One practical limitation relevant to the proposed design, as well as to all screening studies for rare diseases such as cancer, is sample size. In order to obtain an adequate number of truly diseased subjects to estimate the rTPR, a potentially large number of individuals would need to be screened. However, because disease status will be obtained for individuals who test positive on the standard screening test, case-based sampling is appropriate and can be used to avoid testing the biomarker on an unnecessarily large number of screen-positive individuals without disease.

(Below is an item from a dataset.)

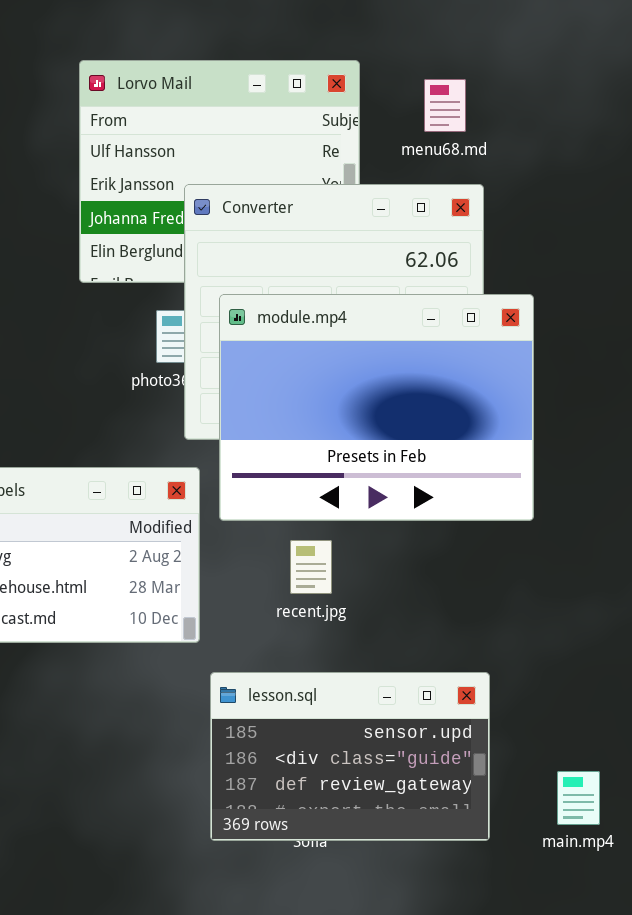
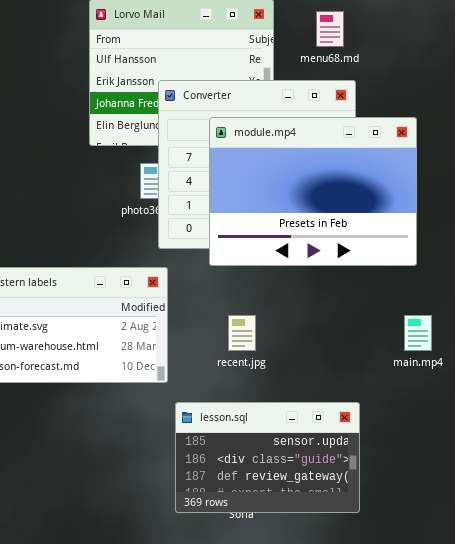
module.mp4: [219,294,534,521] -> [209,117,417,266], moved
main.mp4: [557,771,600,825] -> [404,315,432,351], moved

In summary, we have provided methodology to formally evaluate tests that combine a standard test with a novel, continuous biomarker. This methodology applies to any combination rule that yields a test more restrictive than the standard diagnostic test. Our framework for evaluation is based on established ROC methodology, and coincides with intuitive notions, such as unnecessary biopsies avoided and fraction of cancers detected, that have been used in the literature. The proposed methods are applicable in the setting where disease verification is burdensome or unethical in subjects testing negative with the standard test. We anticipate that these methods will be useful in practice and will provide a clinically meaningful way of making inferences about how best to use novel markers to improve test specificity while maintaining acceptable levels of sensitivity.